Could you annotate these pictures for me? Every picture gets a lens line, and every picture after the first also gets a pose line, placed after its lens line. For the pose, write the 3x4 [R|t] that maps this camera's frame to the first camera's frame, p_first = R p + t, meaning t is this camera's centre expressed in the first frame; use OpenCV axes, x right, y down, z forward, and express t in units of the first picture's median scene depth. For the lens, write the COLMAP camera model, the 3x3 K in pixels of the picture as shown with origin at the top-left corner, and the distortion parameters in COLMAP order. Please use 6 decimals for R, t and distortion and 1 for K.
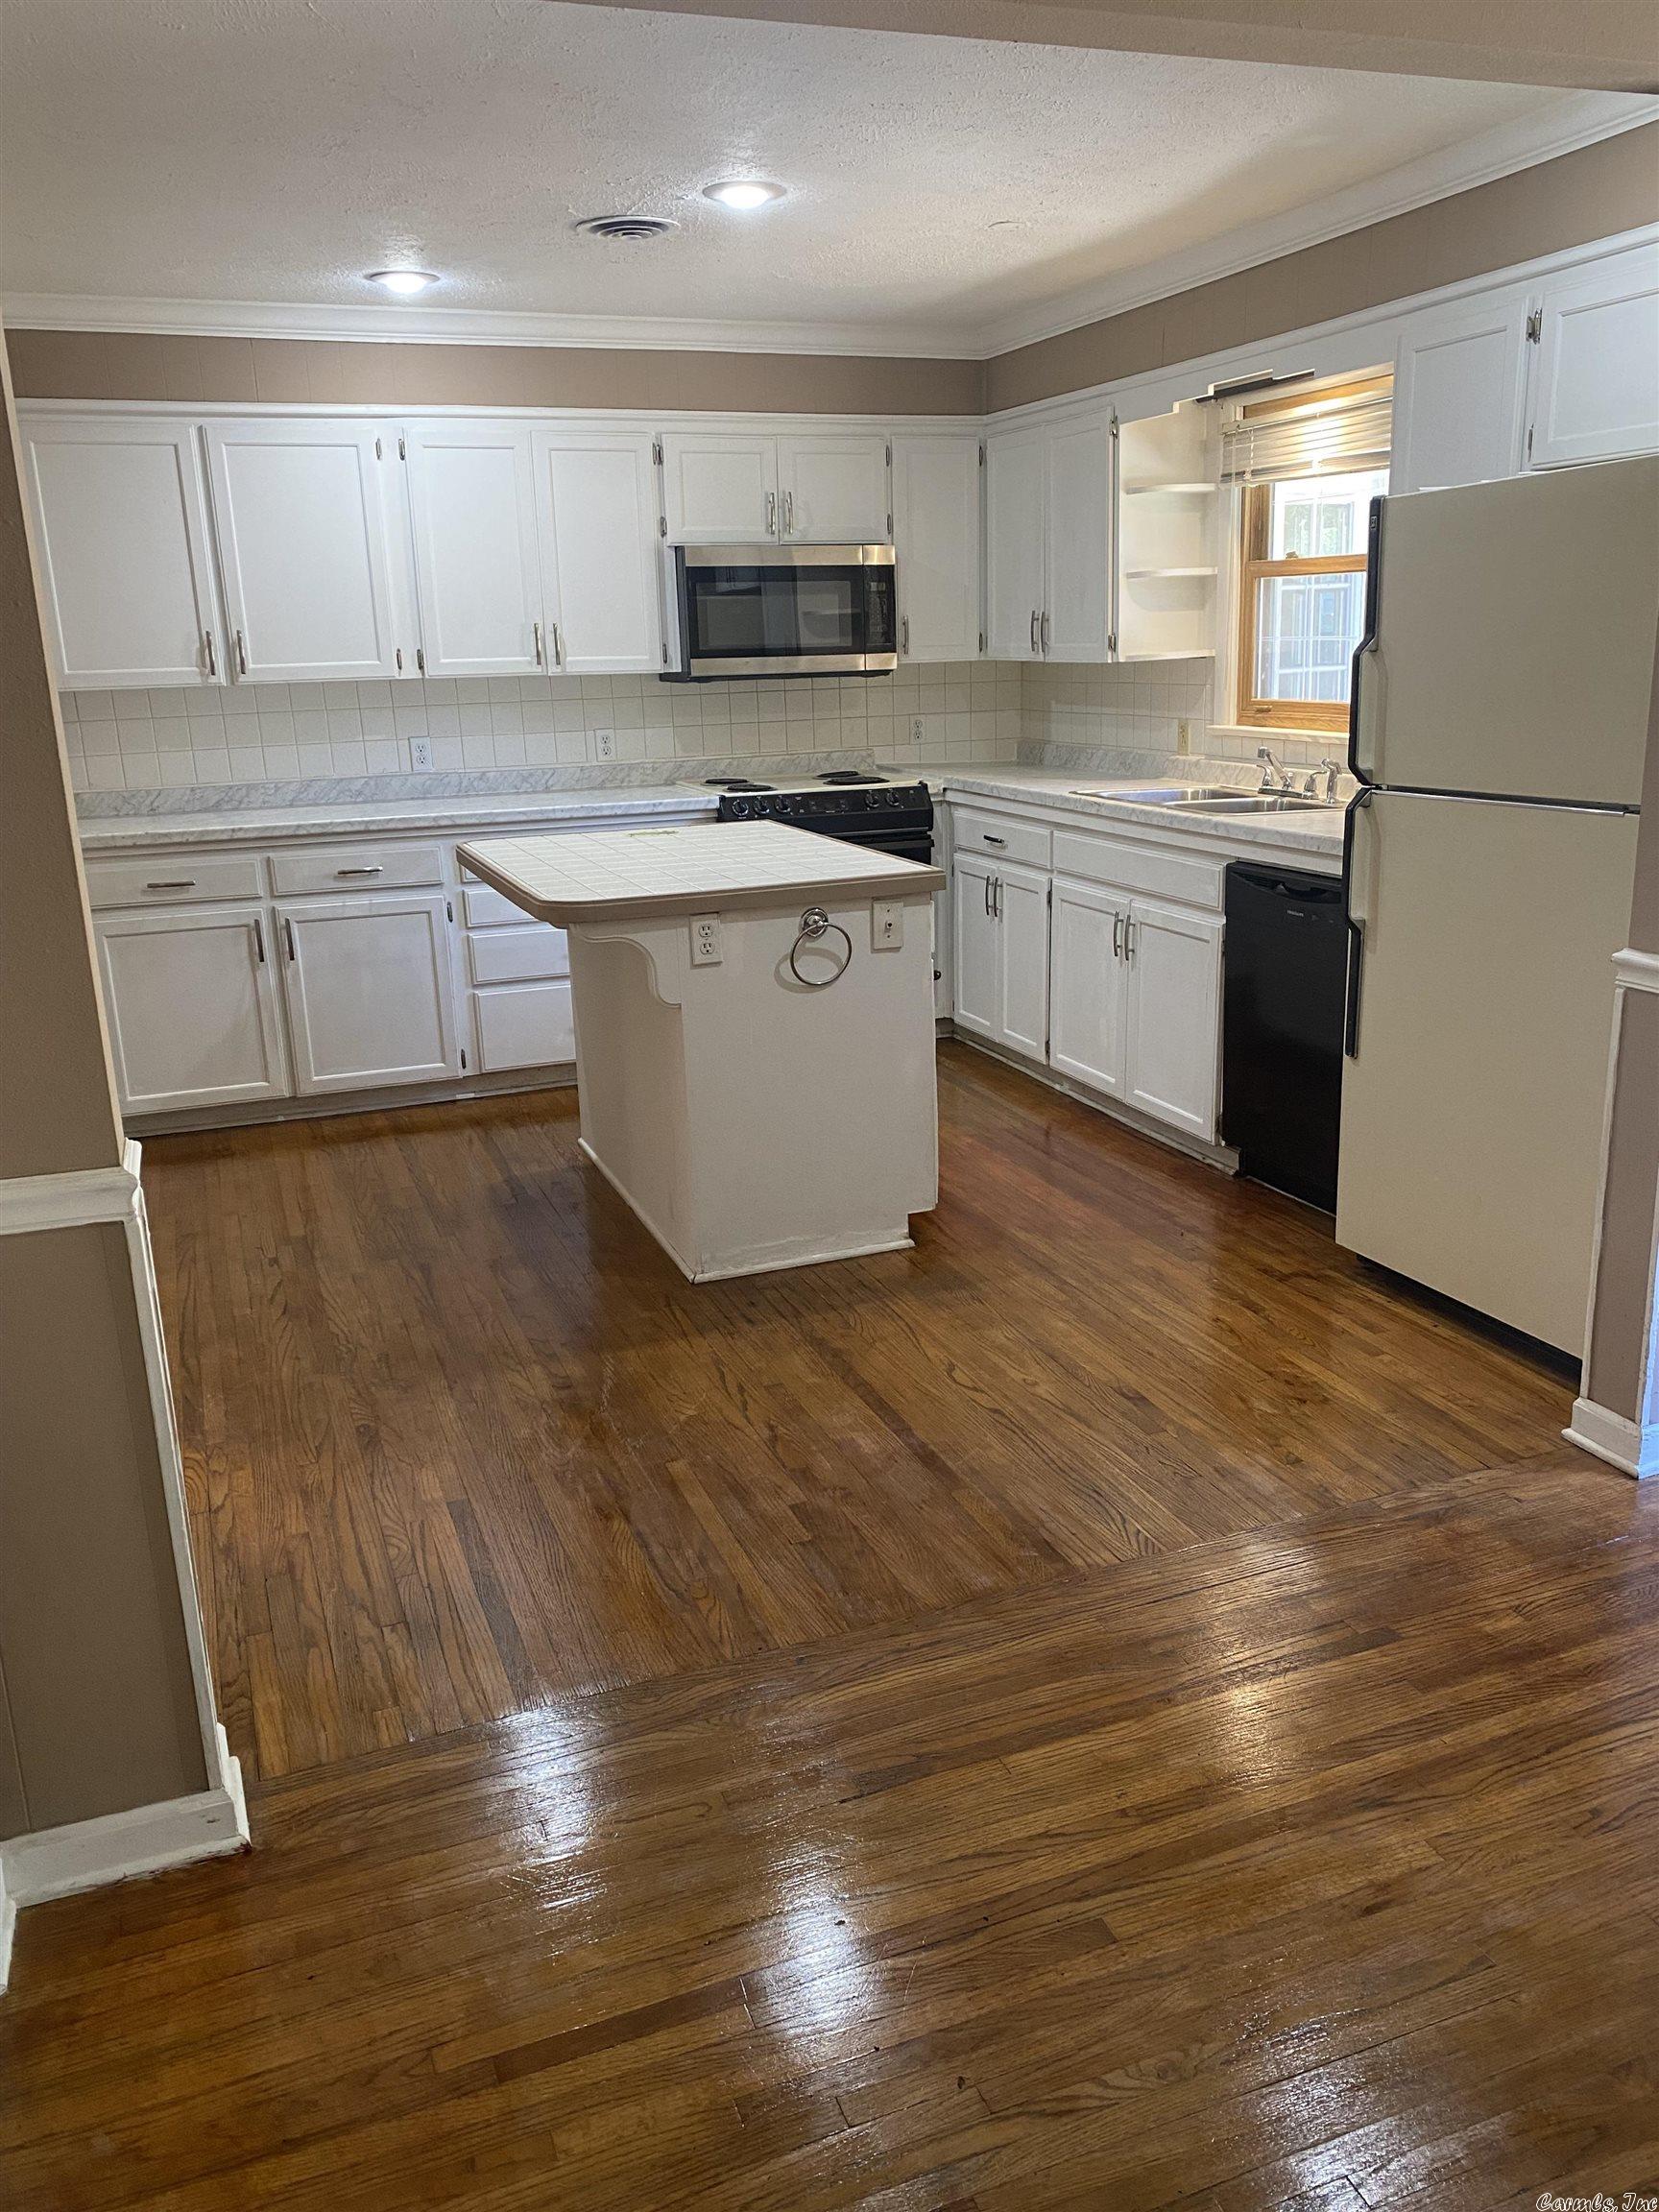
lens RADIAL K [[1691.9, 0, 822.3], [0, 1691.9, 1112.2], [0, 0, 1]] dist [0.035778, -0.016375]
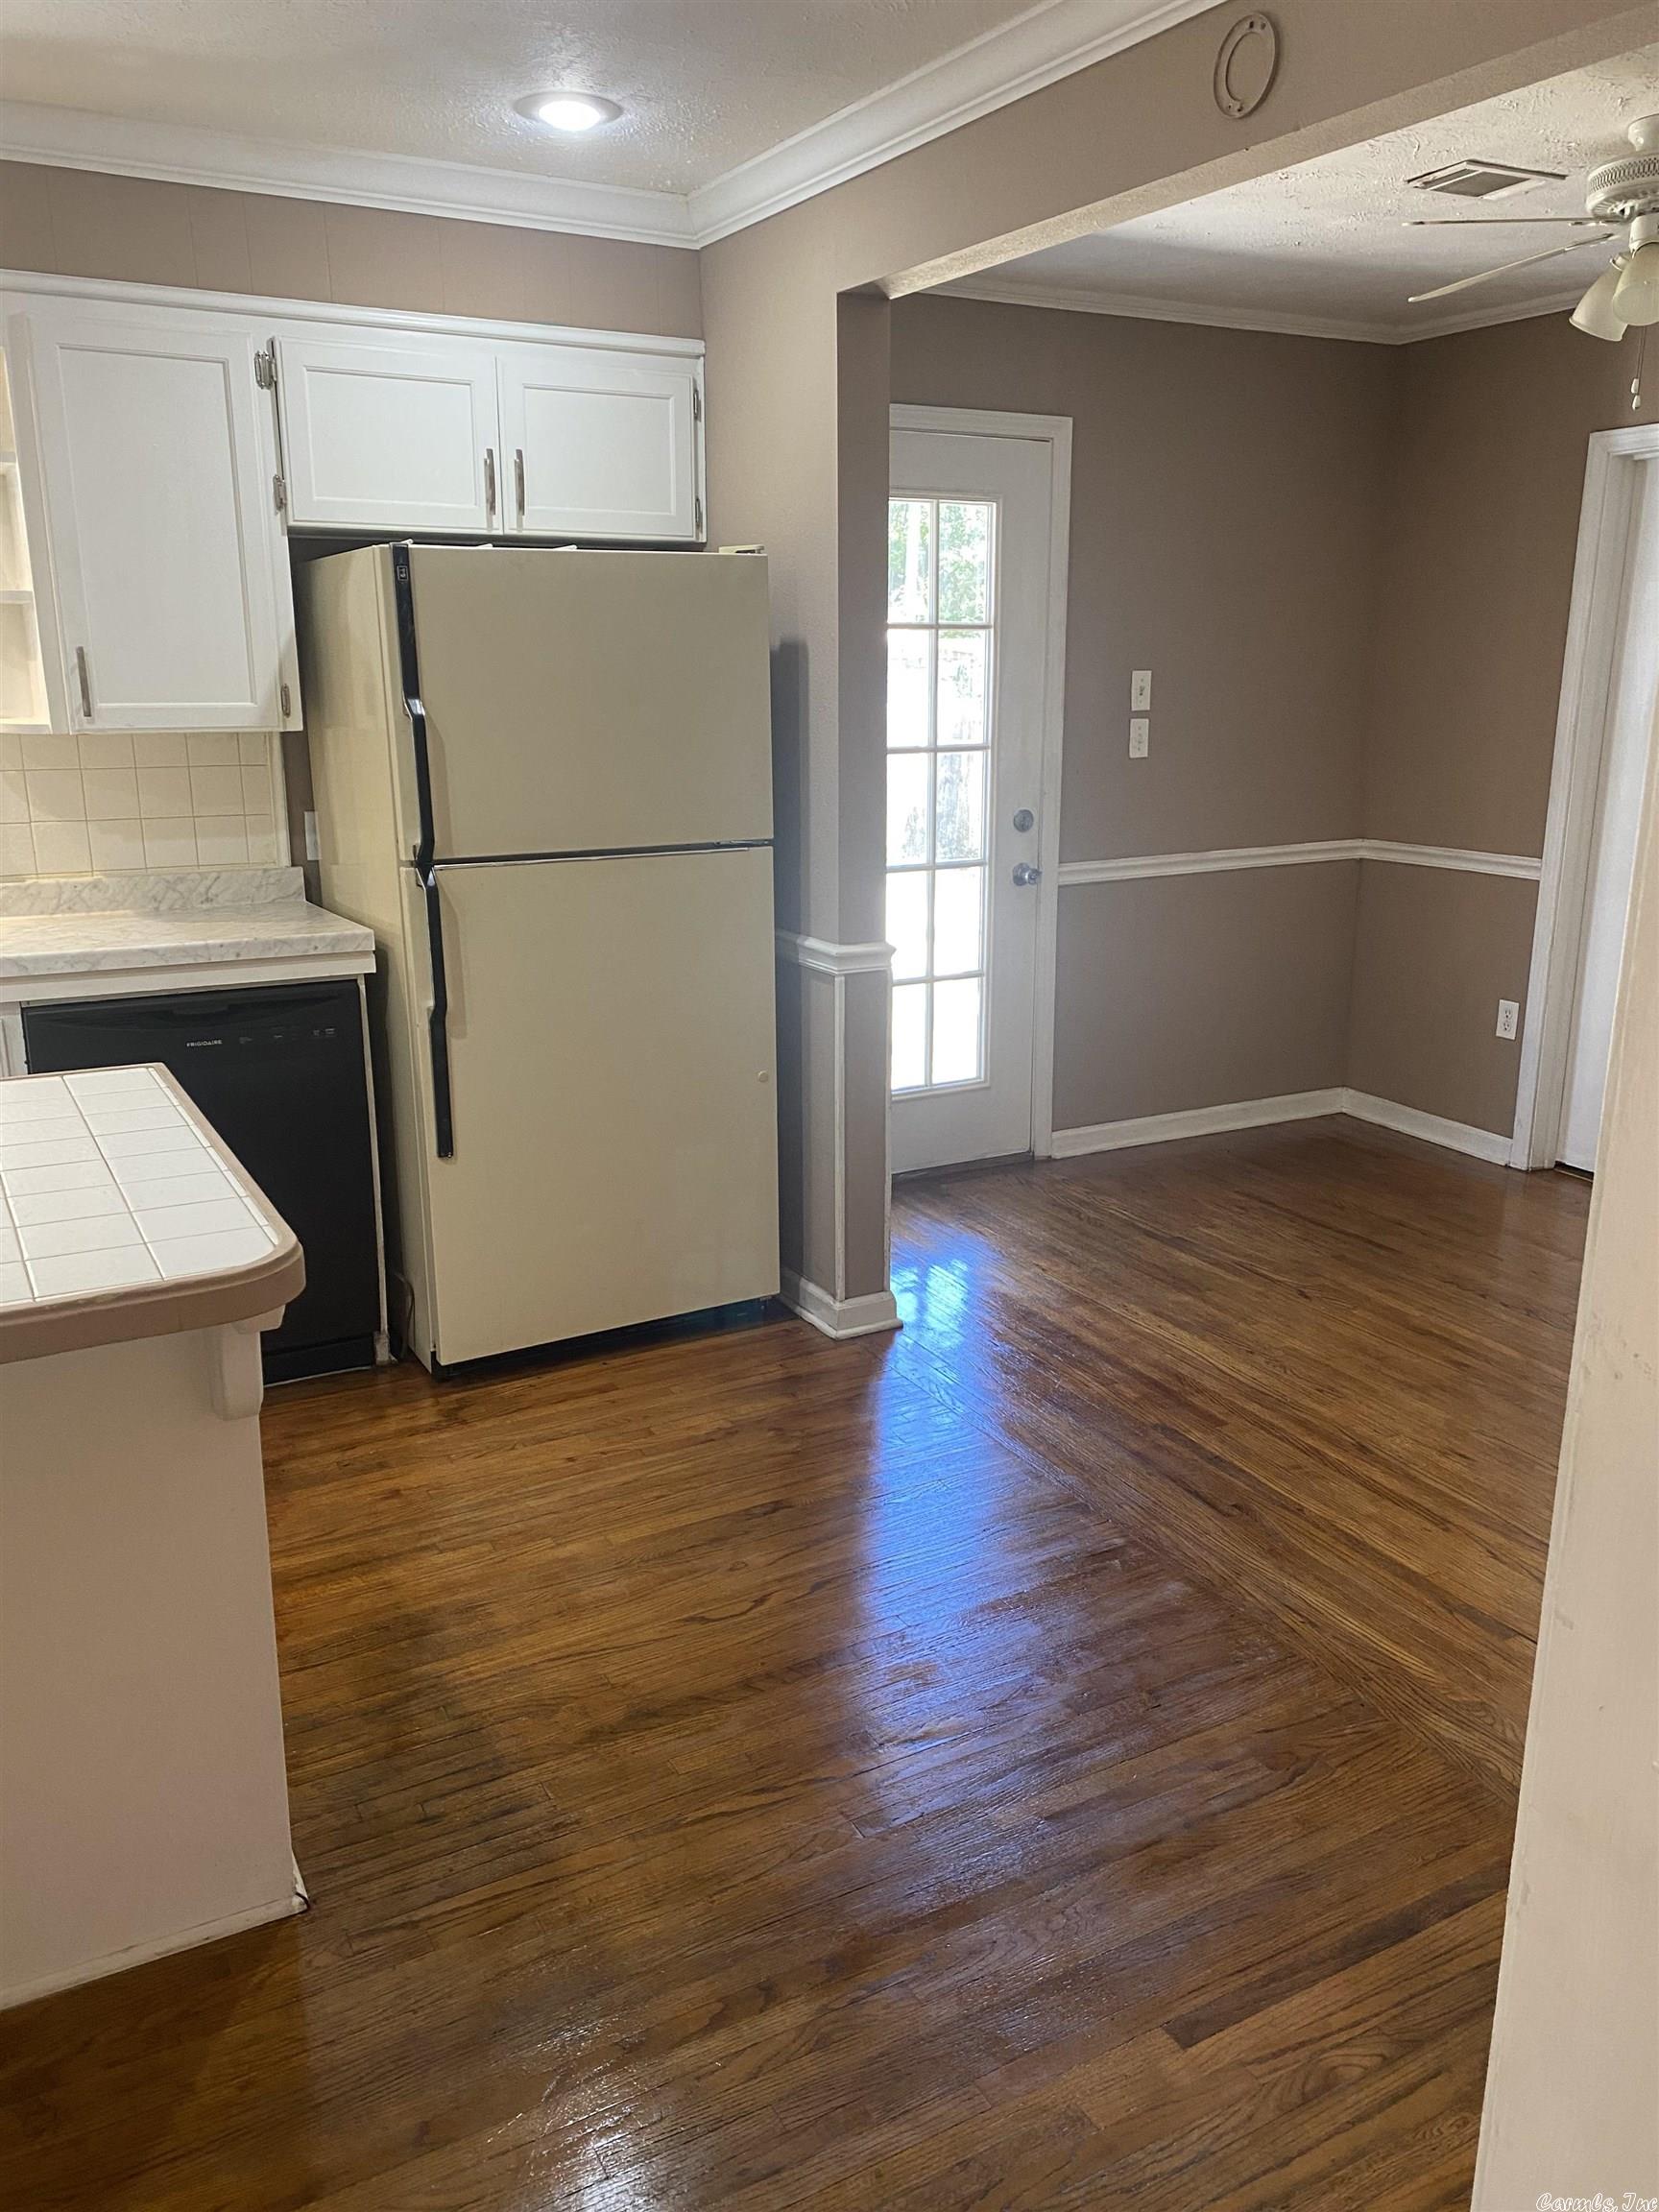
lens RADIAL K [[1691.9, 0, 820.5], [0, 1691.9, 1100.1], [0, 0, 1]] dist [0.035778, -0.016375]
pose [[-0.141516, -0.222628, 0.964578, -0.799660], [0.270113, 0.928726, 0.253982, -0.323648], [-0.952372, 0.296488, -0.071295, 1.155132]]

- Required action:
Copy every line above verbatim, omitting the pictures.

- Response to the task:
Could you annotate these pictures for me? Every picture gets a lens line, and every picture after the first also gets a pose line, placed after its lens line. For the pose, write the 3x4 [R|t] that maps this camera's frame to the first camera's frame, p_first = R p + t, meaning t is this camera's centre expressed in the first frame; use OpenCV axes, x right, y down, z forward, and express t in units of the first picture's median scene depth. For the lens, write the COLMAP camera model, the 3x3 K in pixels of the picture as shown with origin at the top-left corner, and the distortion parameters in COLMAP order. Please use 6 decimals for R, t and distortion and 1 for K.
lens RADIAL K [[1691.9, 0, 822.3], [0, 1691.9, 1112.2], [0, 0, 1]] dist [0.035778, -0.016375]
lens RADIAL K [[1691.9, 0, 820.5], [0, 1691.9, 1100.1], [0, 0, 1]] dist [0.035778, -0.016375]
pose [[-0.141516, -0.222628, 0.964578, -0.799660], [0.270113, 0.928726, 0.253982, -0.323648], [-0.952372, 0.296488, -0.071295, 1.155132]]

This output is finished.